(SUPPLIED RECORDS Opens)

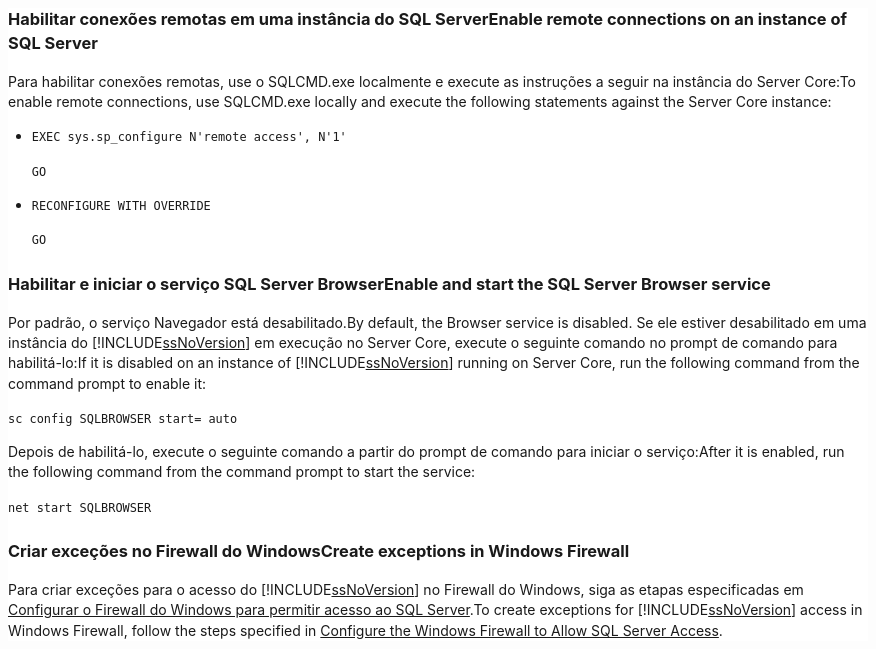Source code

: ### <a name="enable-remote-connections-on-an-instance-of-sql-server"></a><span data-ttu-id="dac4f-181">Habilitar conexões remotas em uma instância do SQL Server</span><span class="sxs-lookup"><span data-stu-id="dac4f-181">Enable remote connections on an instance of SQL Server</span></span> 
 <span data-ttu-id="dac4f-182">Para habilitar conexões remotas, use o SQLCMD.exe localmente e execute as instruções a seguir na instância do Server Core:</span><span class="sxs-lookup"><span data-stu-id="dac4f-182">To enable remote connections, use SQLCMD.exe locally and execute the following statements against the Server Core instance:</span></span>  
  
-   `EXEC sys.sp_configure N'remote access', N'1'`  
  
     `GO`  
  
-   `RECONFIGURE WITH OVERRIDE`  
  
     `GO`  
  
### <a name="enable-and-start-the-sql-server-browser-service"></a><span data-ttu-id="dac4f-183">Habilitar e iniciar o serviço SQL Server Browser</span><span class="sxs-lookup"><span data-stu-id="dac4f-183">Enable and start the SQL Server Browser service</span></span>  
 <span data-ttu-id="dac4f-184">Por padrão, o serviço Navegador está desabilitado.</span><span class="sxs-lookup"><span data-stu-id="dac4f-184">By default, the Browser service is disabled.</span></span>  <span data-ttu-id="dac4f-185">Se ele estiver desabilitado em uma instância do [!INCLUDE[ssNoVersion](../../includes/ssnoversion-md.md)] em execução no Server Core, execute o seguinte comando no prompt de comando para habilitá-lo:</span><span class="sxs-lookup"><span data-stu-id="dac4f-185">If it is disabled on an instance of [!INCLUDE[ssNoVersion](../../includes/ssnoversion-md.md)] running on Server Core, run the following command from the command prompt to enable it:</span></span>  
  
 `sc config SQLBROWSER start= auto`  
  
 <span data-ttu-id="dac4f-186">Depois de habilitá-lo, execute o seguinte comando a partir do prompt de comando para iniciar o serviço:</span><span class="sxs-lookup"><span data-stu-id="dac4f-186">After it is enabled, run the following command from the command prompt to start the service:</span></span>  
  
 `net start SQLBROWSER`  
  
### <a name="create-exceptions-in-windows-firewall"></a><span data-ttu-id="dac4f-187">Criar exceções no Firewall do Windows</span><span class="sxs-lookup"><span data-stu-id="dac4f-187">Create exceptions in Windows Firewall</span></span>  
 <span data-ttu-id="dac4f-188">Para criar exceções para o acesso do [!INCLUDE[ssNoVersion](../../includes/ssnoversion-md.md)] no Firewall do Windows, siga as etapas especificadas em [Configurar o Firewall do Windows para permitir acesso ao SQL Server](../../sql-server/install/configure-the-windows-firewall-to-allow-sql-server-access.md).</span><span class="sxs-lookup"><span data-stu-id="dac4f-188">To create exceptions for [!INCLUDE[ssNoVersion](../../includes/ssnoversion-md.md)] access in Windows Firewall, follow the steps specified in [Configure the Windows Firewall to Allow SQL Server Access](../../sql-server/install/configure-the-windows-firewall-to-allow-sql-server-access.md).</span></span>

(SUPPLIED RECORDS Closes)

Every line of the listing that includes the word "SQLBROWSER" belongs in the answer.

 `sc config SQLBROWSER start= auto`  
 `net start SQLBROWSER`  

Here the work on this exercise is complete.